Les ingénieurs de chez Alfa, dont Giuseppe Busso, auront fait vite, car le premier prototype destiné aux épreuves de qualifications fut présenté en mai 1951 (soit à peine 8 mois après l’appel d’offre), tandis que le premier modèle dans sa version définitive sera présenté en septembre 1951 à la foire de Bari. Autant dire que les hommes aux trèfles n’auront pas chômé ! Fiat, qui était sur le coup depuis plus longtemps (car contacté plus en amont par l’Armée) présente son Campagnola au même moment.
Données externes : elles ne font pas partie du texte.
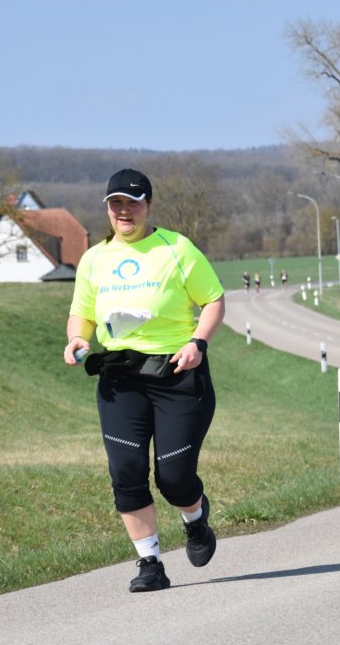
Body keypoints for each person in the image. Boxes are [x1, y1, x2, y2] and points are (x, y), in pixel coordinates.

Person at [64, 168, 226, 593]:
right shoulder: (94, 259)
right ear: (108, 208)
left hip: (177, 373)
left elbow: (213, 301)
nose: (124, 211)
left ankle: (195, 520)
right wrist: (77, 338)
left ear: (148, 205)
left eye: (132, 203)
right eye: (115, 203)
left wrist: (198, 343)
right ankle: (150, 563)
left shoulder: (177, 248)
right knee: (127, 473)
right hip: (120, 379)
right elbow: (81, 311)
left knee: (174, 478)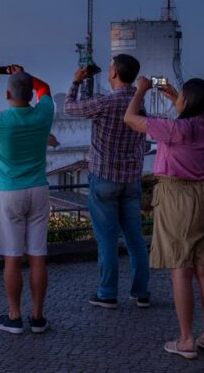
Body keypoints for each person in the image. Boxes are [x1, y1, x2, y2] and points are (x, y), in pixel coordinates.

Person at [123, 77, 204, 360]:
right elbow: (195, 114)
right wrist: (175, 95)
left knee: (181, 268)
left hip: (177, 197)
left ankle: (187, 340)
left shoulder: (176, 129)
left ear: (186, 102)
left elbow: (130, 118)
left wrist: (141, 90)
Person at [0, 65, 53, 335]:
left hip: (10, 193)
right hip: (39, 190)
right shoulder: (43, 113)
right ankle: (38, 318)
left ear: (7, 93)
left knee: (13, 258)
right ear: (30, 94)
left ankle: (14, 316)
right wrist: (27, 74)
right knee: (38, 256)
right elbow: (45, 89)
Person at [64, 54, 151, 309]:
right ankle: (141, 291)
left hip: (104, 178)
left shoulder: (105, 102)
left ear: (114, 73)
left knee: (107, 239)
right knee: (135, 237)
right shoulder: (140, 103)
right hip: (131, 180)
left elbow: (70, 107)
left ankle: (107, 293)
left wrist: (76, 82)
La lutte est serrée, et l’enjeu de taille, entre les deux constructeurs. Mais malheureusement pour Alfa, c’est le Campagnola de chez Fiat qui sera choisi par l’Armée, avec à la clé une petite rente annuelle (au total, 39 076 exemplaires, entre 1951 et 1974). Il faut dire que l’AR51 « Matta » s’avère presque 3 fois plus cher que son compatriote, à cause de l’utilisation de nombreuses pièces spécifiques, et de sa sophistication. Le Campagnola, plus rustique, semble plus adapté aux besoins de l’Armée qui cherche un véhicule, simple, efficace et pas cher.
Pourtant l’Etat italien ne sera pas en reste, et attribuera un lot de consolation à Alfa Romeo, en passant de petites commandes. Le ministère de la Défense en commandera 1281 exemplaires, le ministère de l’Intérieur 457, la Marine 29, l’Aviation 11, le ministère des Finances 3, l’Agriculture et les Transports 1 chacun. En 1952, une version « civile » AR52 disposant d’un moteur porté à 1975 cm3 sera lancé. En tout, 2059 exemplaires seront produits entre mars 1952 et 1954, dont 6 prototypes, 116 AR51 vendus à des clients civils, et 154 AR52.
Mais alors, pourquoi ce surnom, « Matta »… Tout simplement parce que, pour promouvoir l’AR51, Alfa Romeo fit une démonstration un peu folle en lançant la bête à l’assaut des marches permettant l’accès à la basilique d’Assise, démontrant les qualité de franchissement de l’AR51. Ce petit nom lui restera, y compris en interne. L’AR51 connaîtra aussi une carrière sportive en gagnant les Mille Miglia 1952, en accompagnant le Tour de France cycliste, ou comme voiture d’assistance du “Raid della Fratellanza e della Pace Roma-Pechino” quelques années plus tard, aux côtés de Giulias.
L’AR51 pendant le tour de France (en haut) et le raid Rome Pékin (en bas)
Vue la faible production, l’AR51 est aujourd’hui une pièce rare et donc relativement chère. On en trouve cependant quelques unes un peu partout en Europe, et particulièrement en Italie. Des modèles souvent restaurés amoureusement, mais vous pouvez espérer une sortie de grange avec un gros boulot de restauration qui sera de toute façon passionnant. En tout cas, vous épaterez sûrement plus la galerie (ou du moins les connaisseurs) qu’avec votre Stelvio flambant neuf (mais sûrement beaucoup plus confortable).